NHS Health Education England virtually gathered together a group of information specialists in April to create a "search bank" of work undertaken on COVID-19. The aim of this work was to enable sharing of information on the new coronavirus and streamline the time taken on literature searches. 


For the most part, entire search strategies and results are available on the search bank. I was involved as a peer reviewer of the strategies, as well as a contributor. For my purposes, I wanted to be able to replicate chunks of searches for my requesters, as often I was being asked questions with a slightly different slant. With the amount of literature being published daily on COVID-19, I would be wary of sending on someone else's results wholesale (and certainly never without due credit!), so I mostly used the bank for borrowing search strings and re-running these in the biomedical databases. However, a couple of times I did send on other librarian's results where the question was so similar to mine, and used that as a springboard for my own update on the topic, which I added.
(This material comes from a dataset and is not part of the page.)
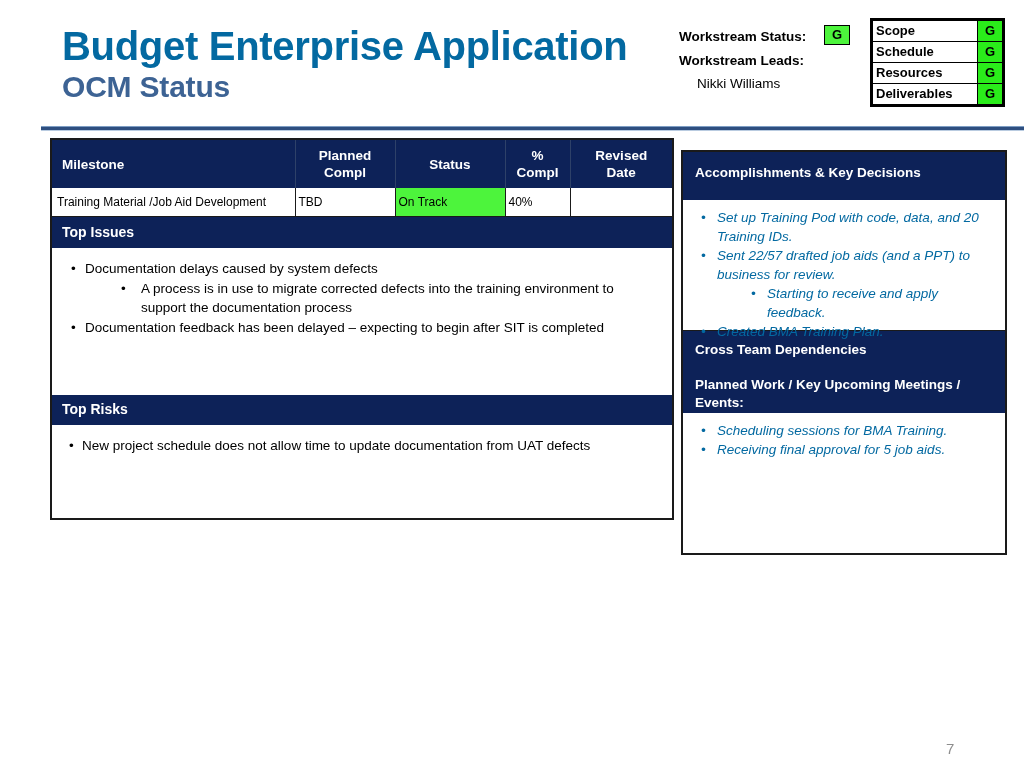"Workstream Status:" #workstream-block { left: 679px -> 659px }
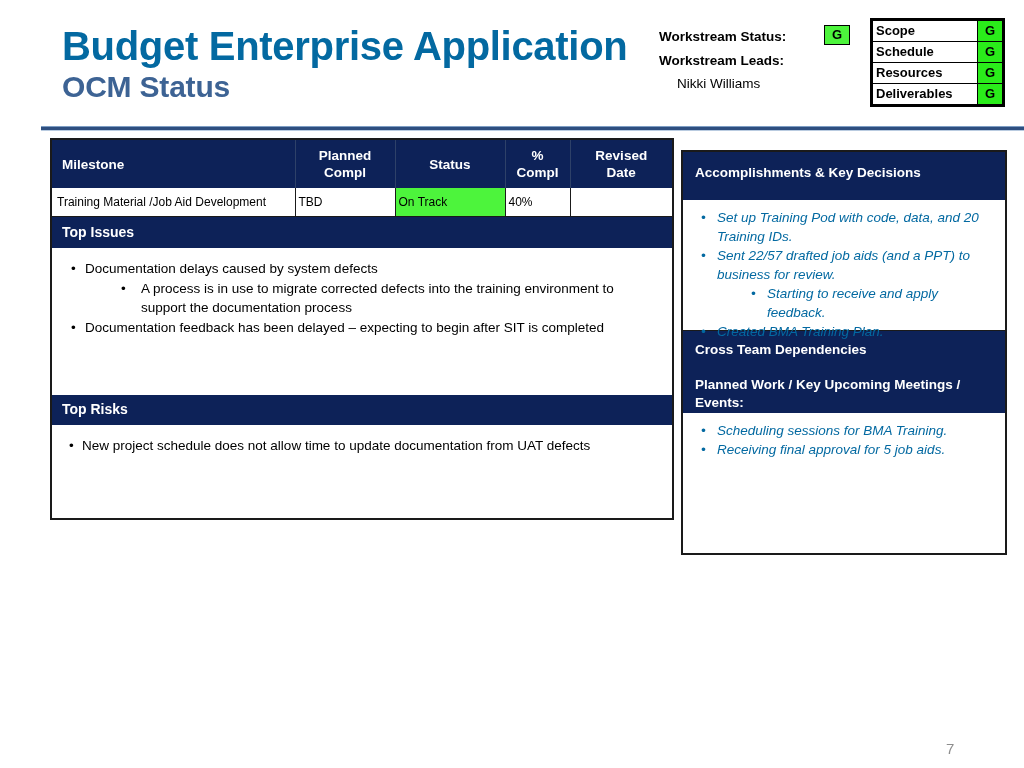"Milestone" span { text: Milestone -> Material }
The search bank can be found here: https://kfh.libraryservices.nhs.uk/covid-19-coronavirus/for-lks-staff/literature-searches/


Working on this project gave me a real insight into the different ways we practise as Clinical Librarians and how we present our results to requesters. There's a broad range across HEE, as I'd always suspected, and I don't think there's a single way of doing things that should be adopted by all, we clearly do what works best for our service users and for our services. 


There's definitely an argument over whether we as information specialists overemphasise the importance of the search strategy. I find it interesting that in some database outputs, the strategy/search history features at the beginning (e.g. OVID) and others place it at the end (HDAS). It's not the most important thing for the end user but I think it's essential for transparency and reproducibility and so I like to see it included in full, and so at the end of the results file is probably the right place for it to be for me. It's not often that the final line of the strategy is the only place I find the selected abstracts from, so it's not always a completely clear picture of the search, but it's a useful tool to see what the information specialist was up to. I often look at my colleague's searches to prompt ideas for searching, and I always check relevant Cochrane strategies!